#### [The problem]
Swap "value" for "amount" everywhere in the lines below, and reproduce the lines with nothing else altered and the pictures omitted.

(Short-answer chart tasks)
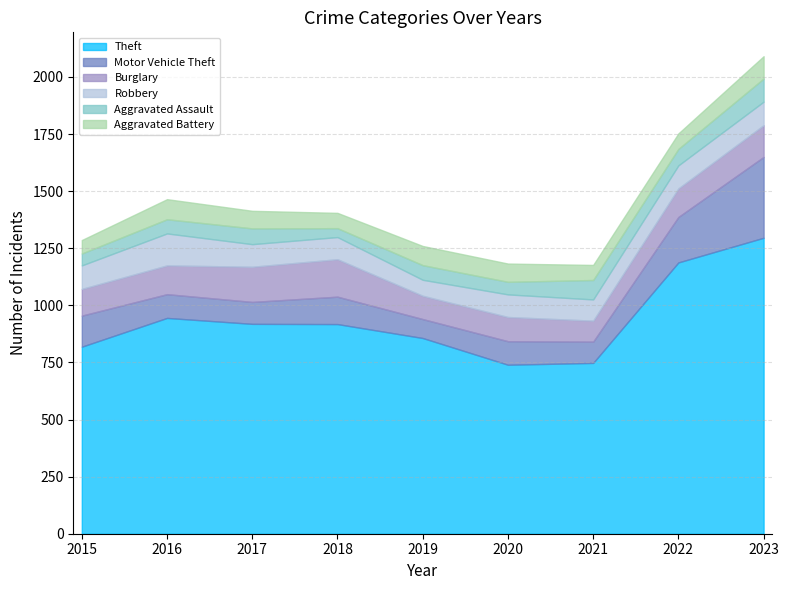

At which label does Robbery reach its minimum?

2019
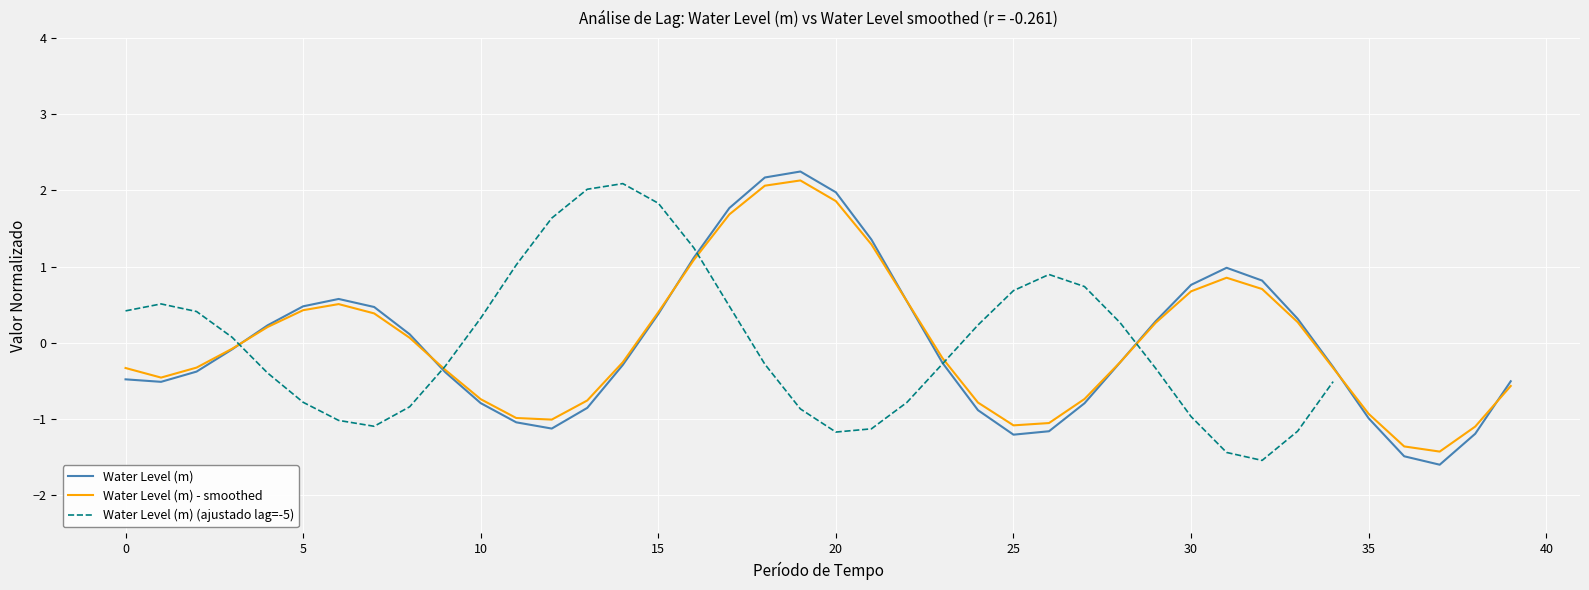

What is the total value across all series at 21?

1.5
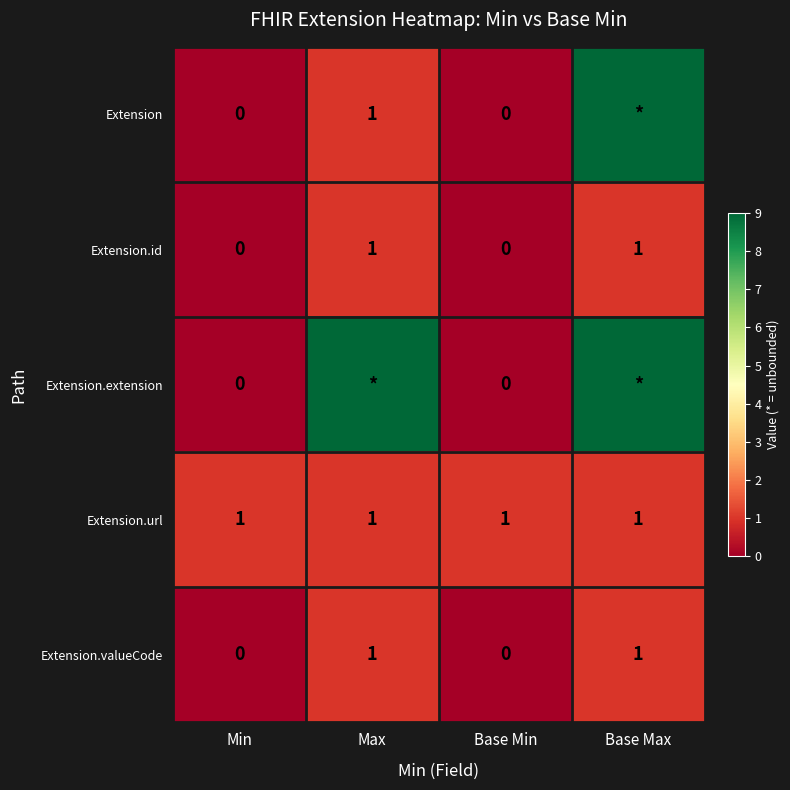

The value of Extension.id at Max is 1. True or false?

True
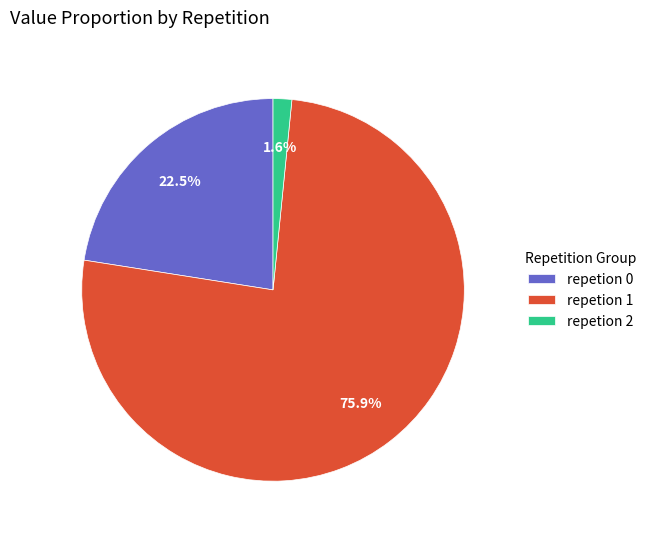

What is the smallest slice in the pie chart?

repetion 2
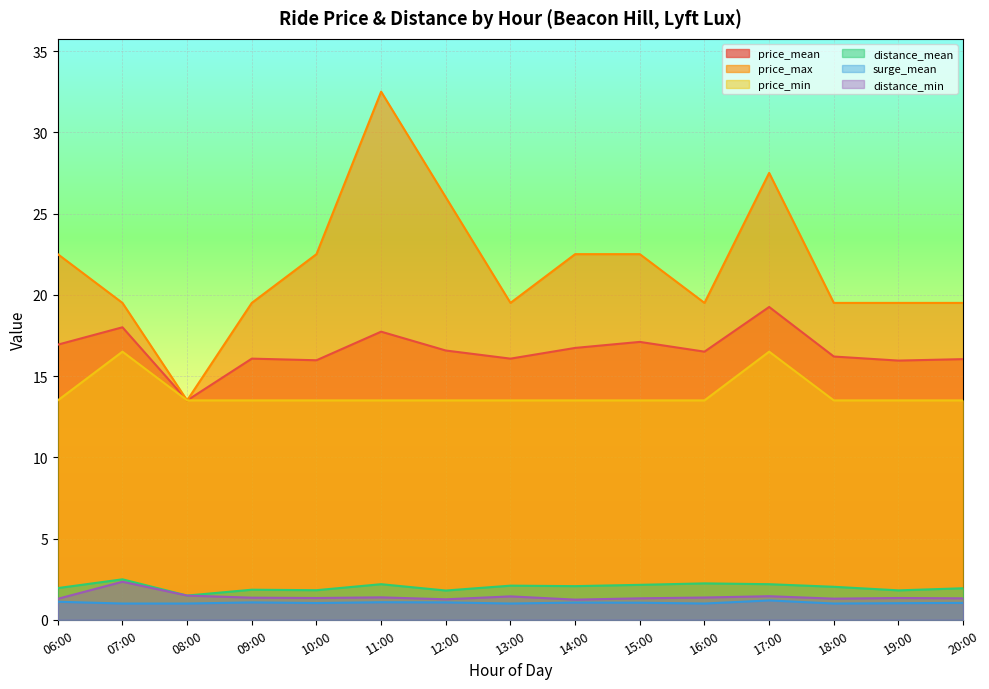

Which category has the highest value in the distance_min series?

07:00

#### [Output for this exercise]
At which label does Robbery reach its minimum?

2019

What is the total amount across all series at 21?

1.5

The amount of Extension.id at Max is 1. True or false?

True

What is the smallest slice in the pie chart?

repetion 2

Which category has the highest amount in the distance_min series?

07:00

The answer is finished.